Key Feature Three: Voting
  • The New Law currently provides for one class of creditors for voting purposes, comprising privileged creditors (e.g. government dues), unsecured creditors (including unsecured portion of a secured debt), and secured creditors if authorised by the Bankruptcy Court (e.g. if the rights of those secured creditors are affected by the plan). While the New Law refers to creditor classification, there is no reference to cross-class cramdowns. Further guidance on creditor classes and their treatment for voting purposes is anticipated in the Implementing Regulations.
  • The meeting quorum to approve a plan requires creditors representing 50% of the approved claims for voting purposes to attend (the Required Amount).
  • In order for a plan to be approved creditors holding 66 2/3% of the Required Amount must vote in favor of the plan (therefore in theory a plan could be approved by creditors holding 33% of the approved claims).
  • Additionally, any plan approved by the required majority must meet the new fairness standards (defined by the New Law) and be ratified by the Bankruptcy Court.
Key Feature Four: Ratification of a Restructuring Plan which has not been approved by the Required Majority

The Bankruptcy Court has the right to approve a restructuring plan which has not been approved by the required majority. This is not the case for a preventative settlement process.

Key Feature Five: New Financing

The Bankruptcy Court has the authority to approve new financings which:

  • rank above other unsecured debt;
  • are secured against unencumbered assets (if any);
  • are secured against encumbered assets (and therefore constitute second ranking security); and/or
  • are secured as first ranking security over encumbered assets (with the consent of the beneficiary of the existing first ranking security).
Key Feature Six: Capacity

Capacity of the Bankruptcy Court stands as a pivotal and frequently discussed topic under the New Law.
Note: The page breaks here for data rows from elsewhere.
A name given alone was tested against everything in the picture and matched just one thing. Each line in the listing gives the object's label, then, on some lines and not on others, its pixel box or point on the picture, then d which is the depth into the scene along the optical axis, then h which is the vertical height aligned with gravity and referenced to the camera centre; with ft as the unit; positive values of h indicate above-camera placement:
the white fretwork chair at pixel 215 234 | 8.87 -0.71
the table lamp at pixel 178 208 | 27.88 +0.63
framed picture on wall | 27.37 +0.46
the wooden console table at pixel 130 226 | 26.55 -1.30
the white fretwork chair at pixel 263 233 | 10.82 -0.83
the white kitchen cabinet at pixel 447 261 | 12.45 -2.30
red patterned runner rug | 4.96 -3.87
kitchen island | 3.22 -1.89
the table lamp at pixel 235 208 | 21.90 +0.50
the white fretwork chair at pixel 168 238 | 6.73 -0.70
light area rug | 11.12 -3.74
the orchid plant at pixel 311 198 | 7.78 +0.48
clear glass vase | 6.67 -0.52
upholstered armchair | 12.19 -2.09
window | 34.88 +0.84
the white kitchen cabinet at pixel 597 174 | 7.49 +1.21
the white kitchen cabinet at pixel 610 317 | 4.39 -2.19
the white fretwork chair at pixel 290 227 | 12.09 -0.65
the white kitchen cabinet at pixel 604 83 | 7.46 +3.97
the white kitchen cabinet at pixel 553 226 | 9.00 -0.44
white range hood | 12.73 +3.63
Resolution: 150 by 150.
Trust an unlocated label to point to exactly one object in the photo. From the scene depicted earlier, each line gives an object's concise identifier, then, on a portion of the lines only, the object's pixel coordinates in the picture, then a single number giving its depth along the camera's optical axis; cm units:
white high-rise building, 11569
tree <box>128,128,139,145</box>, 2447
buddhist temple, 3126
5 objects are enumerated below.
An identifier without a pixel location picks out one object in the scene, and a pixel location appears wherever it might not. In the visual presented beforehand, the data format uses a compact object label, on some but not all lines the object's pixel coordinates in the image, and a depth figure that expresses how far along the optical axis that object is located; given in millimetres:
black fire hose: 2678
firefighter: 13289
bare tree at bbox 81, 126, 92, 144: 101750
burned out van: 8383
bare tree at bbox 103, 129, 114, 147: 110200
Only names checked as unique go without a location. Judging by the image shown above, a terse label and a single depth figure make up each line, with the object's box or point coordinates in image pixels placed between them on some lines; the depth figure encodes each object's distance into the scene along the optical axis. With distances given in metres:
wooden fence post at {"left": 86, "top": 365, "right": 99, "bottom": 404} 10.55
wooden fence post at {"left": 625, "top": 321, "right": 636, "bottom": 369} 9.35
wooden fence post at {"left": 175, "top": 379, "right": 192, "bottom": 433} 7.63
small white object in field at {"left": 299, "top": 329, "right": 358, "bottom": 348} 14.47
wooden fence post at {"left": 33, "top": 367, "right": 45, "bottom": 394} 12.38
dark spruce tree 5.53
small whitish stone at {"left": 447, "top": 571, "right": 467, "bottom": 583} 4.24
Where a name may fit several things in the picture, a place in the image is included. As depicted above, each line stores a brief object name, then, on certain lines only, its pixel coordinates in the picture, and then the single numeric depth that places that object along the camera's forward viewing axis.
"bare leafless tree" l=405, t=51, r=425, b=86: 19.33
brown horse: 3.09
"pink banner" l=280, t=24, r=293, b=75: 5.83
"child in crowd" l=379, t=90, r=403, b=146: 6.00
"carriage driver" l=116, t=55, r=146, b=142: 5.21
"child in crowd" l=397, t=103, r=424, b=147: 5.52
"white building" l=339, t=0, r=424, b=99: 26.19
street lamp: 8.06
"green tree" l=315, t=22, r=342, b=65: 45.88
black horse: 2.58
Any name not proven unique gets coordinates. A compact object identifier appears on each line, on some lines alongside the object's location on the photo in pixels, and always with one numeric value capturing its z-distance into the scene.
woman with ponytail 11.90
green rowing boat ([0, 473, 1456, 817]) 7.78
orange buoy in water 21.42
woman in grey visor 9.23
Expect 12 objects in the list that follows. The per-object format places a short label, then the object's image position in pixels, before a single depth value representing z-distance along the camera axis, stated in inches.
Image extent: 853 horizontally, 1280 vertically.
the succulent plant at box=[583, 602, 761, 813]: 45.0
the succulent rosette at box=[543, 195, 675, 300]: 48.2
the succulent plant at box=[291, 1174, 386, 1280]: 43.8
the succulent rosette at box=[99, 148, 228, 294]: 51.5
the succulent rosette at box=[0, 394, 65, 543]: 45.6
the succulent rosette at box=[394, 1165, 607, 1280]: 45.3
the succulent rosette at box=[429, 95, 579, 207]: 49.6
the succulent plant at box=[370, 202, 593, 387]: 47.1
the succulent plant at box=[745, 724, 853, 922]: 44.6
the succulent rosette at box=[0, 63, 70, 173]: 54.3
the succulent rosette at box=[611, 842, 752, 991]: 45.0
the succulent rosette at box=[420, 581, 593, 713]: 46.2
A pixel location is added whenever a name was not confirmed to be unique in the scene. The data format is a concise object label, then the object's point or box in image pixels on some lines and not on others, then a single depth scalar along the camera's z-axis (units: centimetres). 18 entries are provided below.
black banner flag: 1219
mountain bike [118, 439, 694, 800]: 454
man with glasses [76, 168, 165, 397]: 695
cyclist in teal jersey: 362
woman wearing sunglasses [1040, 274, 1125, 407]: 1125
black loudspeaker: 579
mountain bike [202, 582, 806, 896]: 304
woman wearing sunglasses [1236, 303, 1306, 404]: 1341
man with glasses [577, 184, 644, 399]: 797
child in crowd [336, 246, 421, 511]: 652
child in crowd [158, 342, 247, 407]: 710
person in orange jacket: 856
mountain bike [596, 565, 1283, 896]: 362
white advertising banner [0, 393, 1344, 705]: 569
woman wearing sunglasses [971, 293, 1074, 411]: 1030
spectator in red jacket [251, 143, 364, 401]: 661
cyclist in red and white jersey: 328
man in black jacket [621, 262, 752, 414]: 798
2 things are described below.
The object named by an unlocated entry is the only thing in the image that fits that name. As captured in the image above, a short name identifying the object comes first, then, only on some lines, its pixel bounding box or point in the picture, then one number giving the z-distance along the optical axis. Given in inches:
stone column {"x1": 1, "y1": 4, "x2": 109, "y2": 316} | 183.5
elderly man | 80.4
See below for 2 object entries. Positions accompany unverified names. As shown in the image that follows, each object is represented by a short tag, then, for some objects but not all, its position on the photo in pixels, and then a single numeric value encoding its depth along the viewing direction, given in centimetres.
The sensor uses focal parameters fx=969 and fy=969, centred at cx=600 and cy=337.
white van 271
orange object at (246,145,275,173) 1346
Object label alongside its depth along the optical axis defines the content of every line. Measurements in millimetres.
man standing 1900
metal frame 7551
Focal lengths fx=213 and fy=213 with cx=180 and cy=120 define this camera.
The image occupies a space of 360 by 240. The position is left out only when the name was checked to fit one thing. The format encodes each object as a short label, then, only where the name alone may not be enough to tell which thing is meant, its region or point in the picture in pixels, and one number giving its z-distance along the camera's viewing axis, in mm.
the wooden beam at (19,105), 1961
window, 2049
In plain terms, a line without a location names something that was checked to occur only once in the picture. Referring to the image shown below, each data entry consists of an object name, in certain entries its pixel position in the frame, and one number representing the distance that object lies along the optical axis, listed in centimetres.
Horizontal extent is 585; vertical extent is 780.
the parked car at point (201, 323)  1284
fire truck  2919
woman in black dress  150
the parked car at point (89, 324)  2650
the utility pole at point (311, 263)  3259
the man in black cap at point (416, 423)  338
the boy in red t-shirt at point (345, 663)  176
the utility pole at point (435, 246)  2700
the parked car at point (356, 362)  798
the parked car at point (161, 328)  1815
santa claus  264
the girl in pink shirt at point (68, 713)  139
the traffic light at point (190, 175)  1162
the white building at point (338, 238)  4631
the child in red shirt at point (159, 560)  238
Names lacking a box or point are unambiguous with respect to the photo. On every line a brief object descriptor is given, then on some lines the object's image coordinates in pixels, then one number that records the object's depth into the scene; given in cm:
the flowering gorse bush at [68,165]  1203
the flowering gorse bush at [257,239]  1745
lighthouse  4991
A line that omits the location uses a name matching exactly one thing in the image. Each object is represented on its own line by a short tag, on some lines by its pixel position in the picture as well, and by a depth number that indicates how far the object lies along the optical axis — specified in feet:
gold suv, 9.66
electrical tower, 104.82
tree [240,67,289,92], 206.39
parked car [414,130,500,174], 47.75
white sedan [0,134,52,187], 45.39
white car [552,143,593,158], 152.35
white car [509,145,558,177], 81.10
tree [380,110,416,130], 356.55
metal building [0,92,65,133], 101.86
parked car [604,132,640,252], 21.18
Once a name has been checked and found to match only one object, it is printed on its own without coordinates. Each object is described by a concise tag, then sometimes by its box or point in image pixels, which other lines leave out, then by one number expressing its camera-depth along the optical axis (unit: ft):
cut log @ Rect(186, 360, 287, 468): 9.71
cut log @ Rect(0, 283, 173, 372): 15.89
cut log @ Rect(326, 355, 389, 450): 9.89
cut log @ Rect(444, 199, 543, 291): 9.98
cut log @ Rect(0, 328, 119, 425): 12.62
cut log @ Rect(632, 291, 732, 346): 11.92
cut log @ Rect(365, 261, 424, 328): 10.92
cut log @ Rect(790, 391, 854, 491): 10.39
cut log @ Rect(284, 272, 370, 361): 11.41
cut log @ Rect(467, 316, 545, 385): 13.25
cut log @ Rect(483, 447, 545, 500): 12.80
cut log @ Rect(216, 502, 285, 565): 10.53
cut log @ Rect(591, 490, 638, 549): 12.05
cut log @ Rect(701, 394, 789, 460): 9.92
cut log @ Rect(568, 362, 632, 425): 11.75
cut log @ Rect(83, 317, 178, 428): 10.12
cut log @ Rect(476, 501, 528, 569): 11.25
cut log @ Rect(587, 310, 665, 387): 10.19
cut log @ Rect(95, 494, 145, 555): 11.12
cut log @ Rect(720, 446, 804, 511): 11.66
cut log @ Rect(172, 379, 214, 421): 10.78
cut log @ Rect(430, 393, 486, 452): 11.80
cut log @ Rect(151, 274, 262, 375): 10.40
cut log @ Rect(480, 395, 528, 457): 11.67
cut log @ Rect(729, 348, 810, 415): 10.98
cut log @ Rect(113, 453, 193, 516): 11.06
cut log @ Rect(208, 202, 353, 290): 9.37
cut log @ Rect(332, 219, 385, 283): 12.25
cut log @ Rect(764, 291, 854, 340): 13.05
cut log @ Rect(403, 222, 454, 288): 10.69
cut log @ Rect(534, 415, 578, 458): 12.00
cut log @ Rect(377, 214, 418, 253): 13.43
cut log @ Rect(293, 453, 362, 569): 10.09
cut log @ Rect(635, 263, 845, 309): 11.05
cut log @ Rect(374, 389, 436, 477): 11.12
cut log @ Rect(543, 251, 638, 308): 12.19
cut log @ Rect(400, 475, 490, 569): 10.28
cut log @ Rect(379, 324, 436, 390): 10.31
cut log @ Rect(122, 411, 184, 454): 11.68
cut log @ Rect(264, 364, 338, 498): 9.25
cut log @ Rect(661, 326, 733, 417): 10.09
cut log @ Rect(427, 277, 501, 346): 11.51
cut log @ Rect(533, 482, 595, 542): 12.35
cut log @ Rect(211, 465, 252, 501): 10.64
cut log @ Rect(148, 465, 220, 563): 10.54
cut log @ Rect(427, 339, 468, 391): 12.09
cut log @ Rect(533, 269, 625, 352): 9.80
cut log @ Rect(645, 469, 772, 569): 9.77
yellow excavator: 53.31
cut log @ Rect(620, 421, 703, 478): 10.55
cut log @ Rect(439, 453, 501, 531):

The New Law is sophisticated. It aims to ensure swift and efficient access while safeguarding the rights of debtors and creditors under a predicable regime. Addressing these concerns, amongst others:

  • The New Law establishes a Bankruptcy Court dedicated to hearing restructuring and bankruptcy matters.
  • Under the New Law the Bankruptcy Court has broad discretion to determine matters such as:
    • Making the decision whether to accept a restructuring or a bankruptcy application (i.e. does the creditor meet the required threshold to be able to commence the applicable proceeding?).
    • Ratifying a restructuring plan which has not been approved by the required majority.
    • Appointment of trustees.
    • Determining trustees’ powers in respect of specific issues.
    • Decisions with respect to a debtor borrowing new monies.
    • Determining which creditors have the right to vote on plans.
    • Making decisions to amend plans before being sent back for a further vote (e.g. in the event grounds of fairness have not been met).
  • The Bankruptcy Court’s broad discretion underscores the significance of building capacity within the court, and ensuring enhanced expertise in exercising such discretion over time.
  • The Bankruptcy Court will be supported by:
    • Experts/auditors paid for by the competent judicial authority. This is distinct from trustees appointed to oversee the restructuring and bankruptcy procedures.
    • The bankruptcy administration within the Bankruptcy Court to be led by a judge of no lower rank than an appeal court judge, tasked with responsibilities such as reviewing the pace of various procedures, aligning with the objective of expediting implementation of procedures under the New Law.
    • The Bankruptcy Unit (being the old Financial Restructuring Committee) will sit within the Ministry of Justice, tasked with matters such as approving roster of experts and establishing and organising a bankruptcy register.